Steve was Vera’s only friend in the village and, like Vera, he had also been dumped by a cheating husband. Fortunately, he had retained sole custody of their golden retriever, Cosmo.
Vera sighed. “Yeah. But mine seems especially weird.”
“Trust me,” Steve said, shaking his head, “it’s nothing compared to what my brother’s kid comes up with.”
“Oh? Do tell.”
“He says there’s a foot living in the airing cupboard.”
Vera blinked. “A foot. What, just the one?”
“Yup. It hops.”
Vera grimaced. “Okay, yeah, that’s weird. Jesus, where do kids get these ideas?”

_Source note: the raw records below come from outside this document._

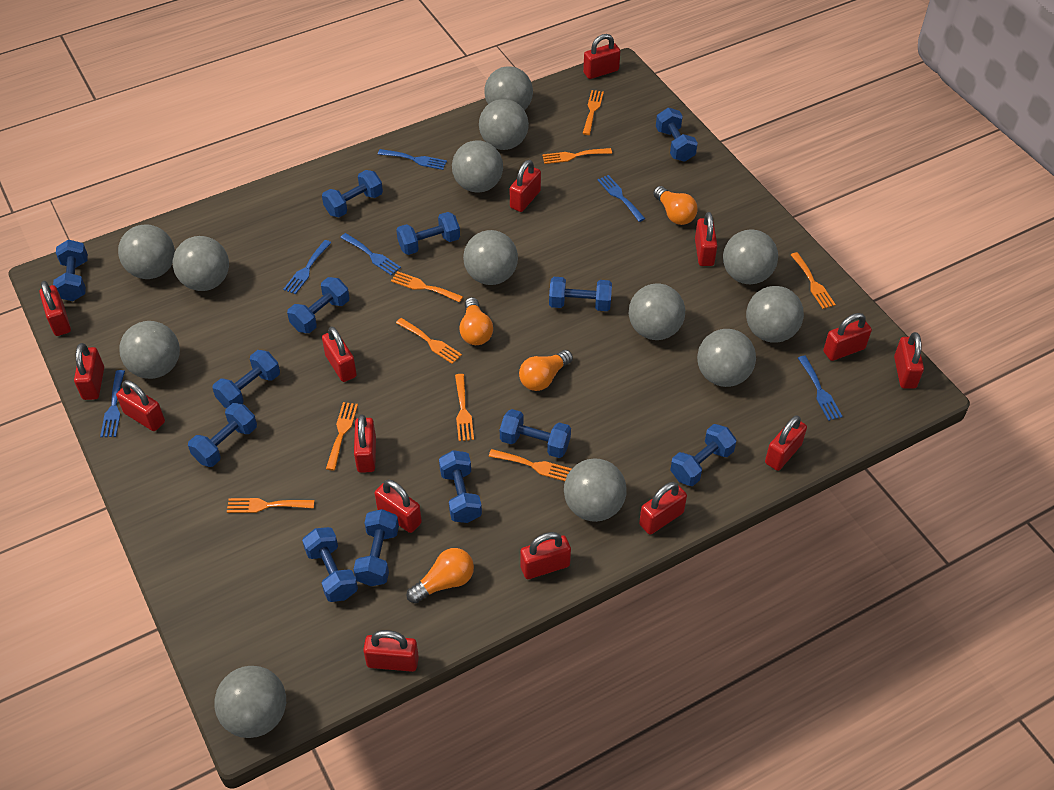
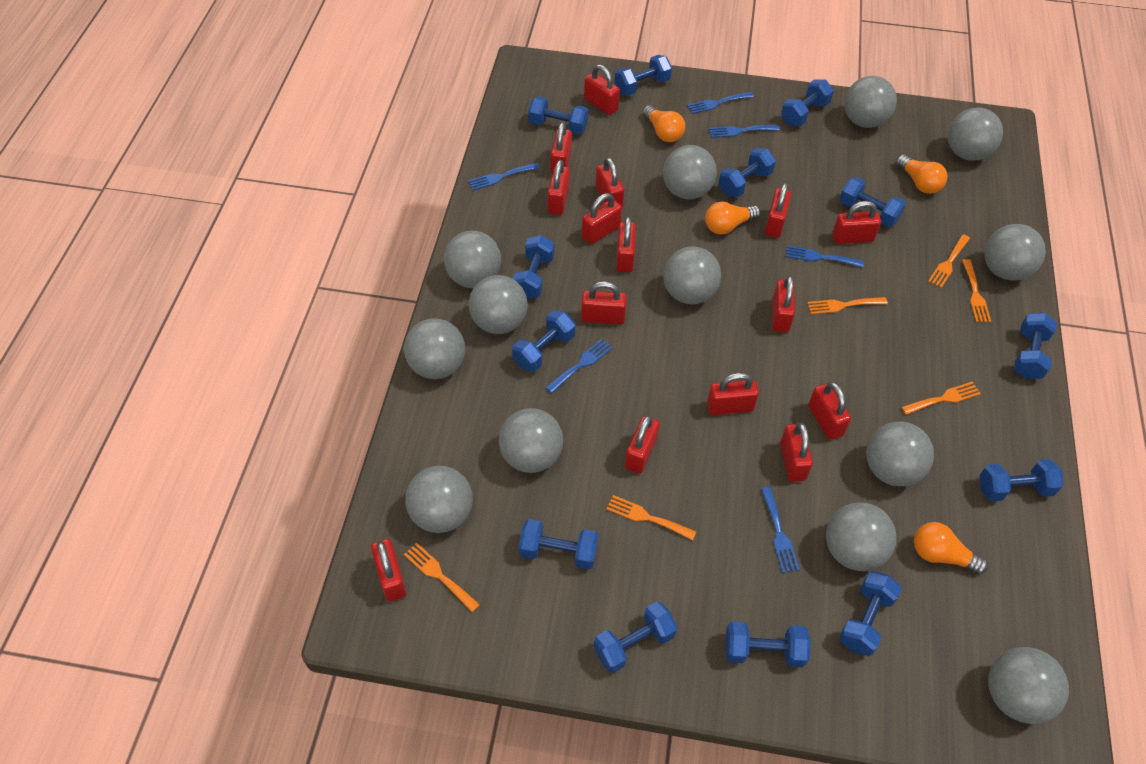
orange fork: 9 -> 6

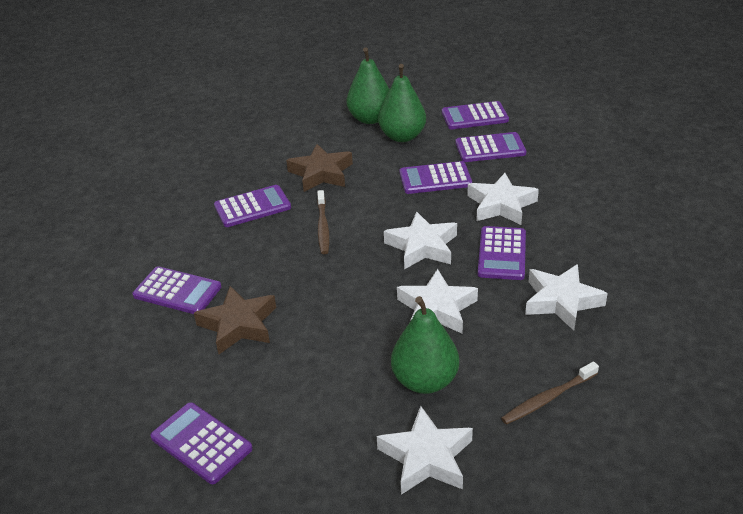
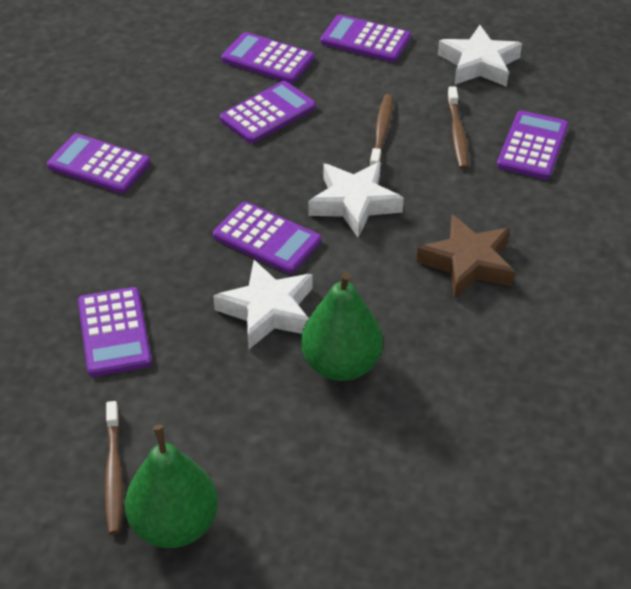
brown star: 2 -> 1
brown toothbrush: 2 -> 3
green pear: 3 -> 2
white star: 5 -> 3

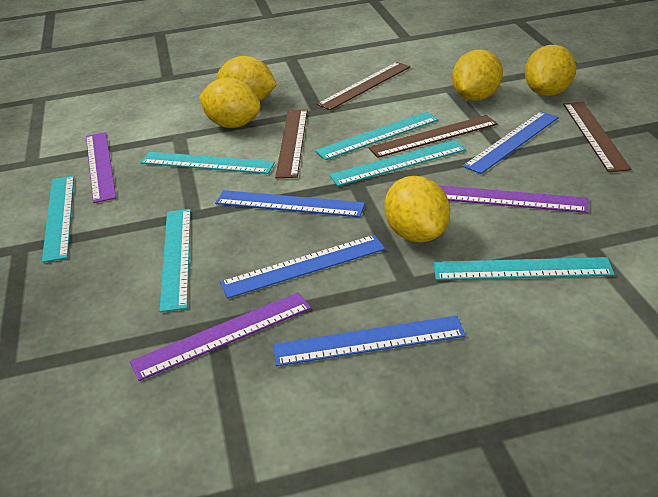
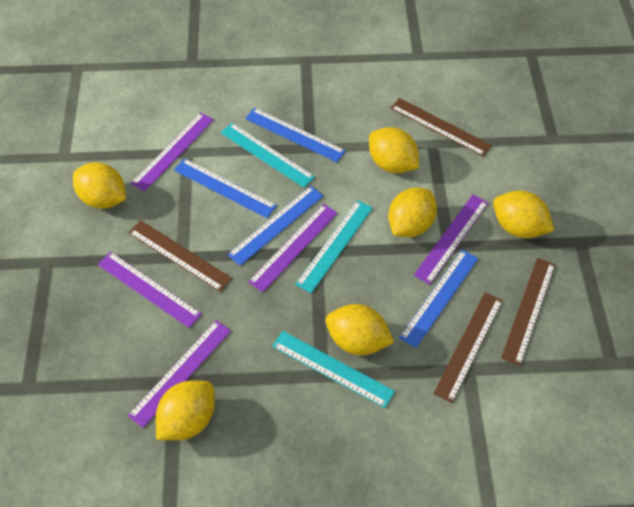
purple ruler: 3 -> 5
turquoise ruler: 6 -> 3
yellow lemon: 5 -> 6

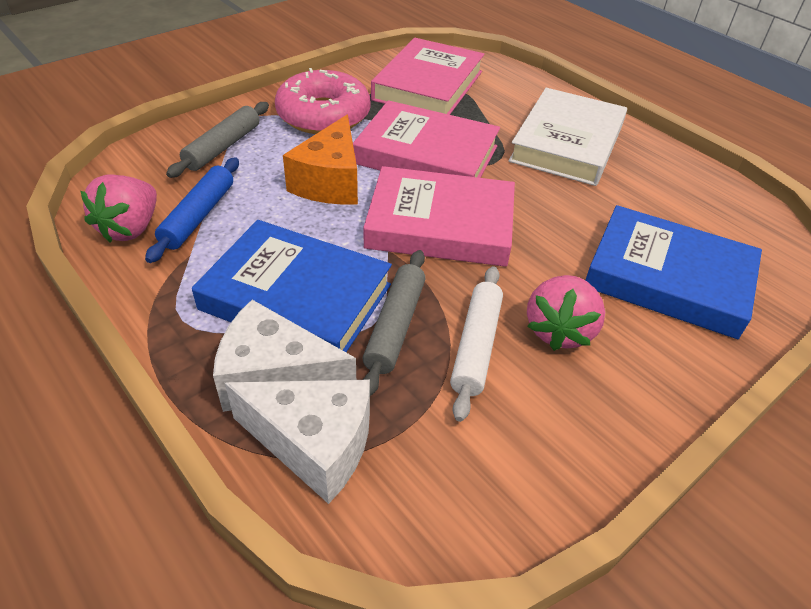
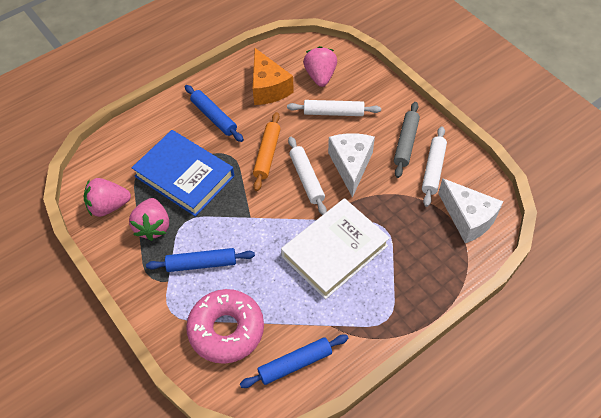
blue book: 2 -> 1
blue rolling pin: 1 -> 3
grey rolling pin: 2 -> 1
orange rolling pin: 0 -> 1
pink book: 3 -> 0
pink strawberry: 2 -> 3
white rolling pin: 1 -> 3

She looked over at the sandpit. Keeley was alone there except for Rappy. If the child ever intended to resurrect the poor horse she’d sacrificed earlier, she hadn’t done it yet. Vera had been tempted to dig it up herself, but the idea made her feel anxious. She hadn’t been able to rid herself of the idea that she’d be unearthing an actual corpse. In her mind the tiny horse was ripped and gouged from the raptor’s claws, with long red furrows revealing exposed bones and viscera.
Something wet touched Vera’s fingers and she gasped. But it was only Cosmo, snuffling his nose under her hand. She smiled and scratched him behind the ears and he made a little sound of pleasure, the doggy equivalent of purring. He’d probably sensed her disquiet and come to reassure her.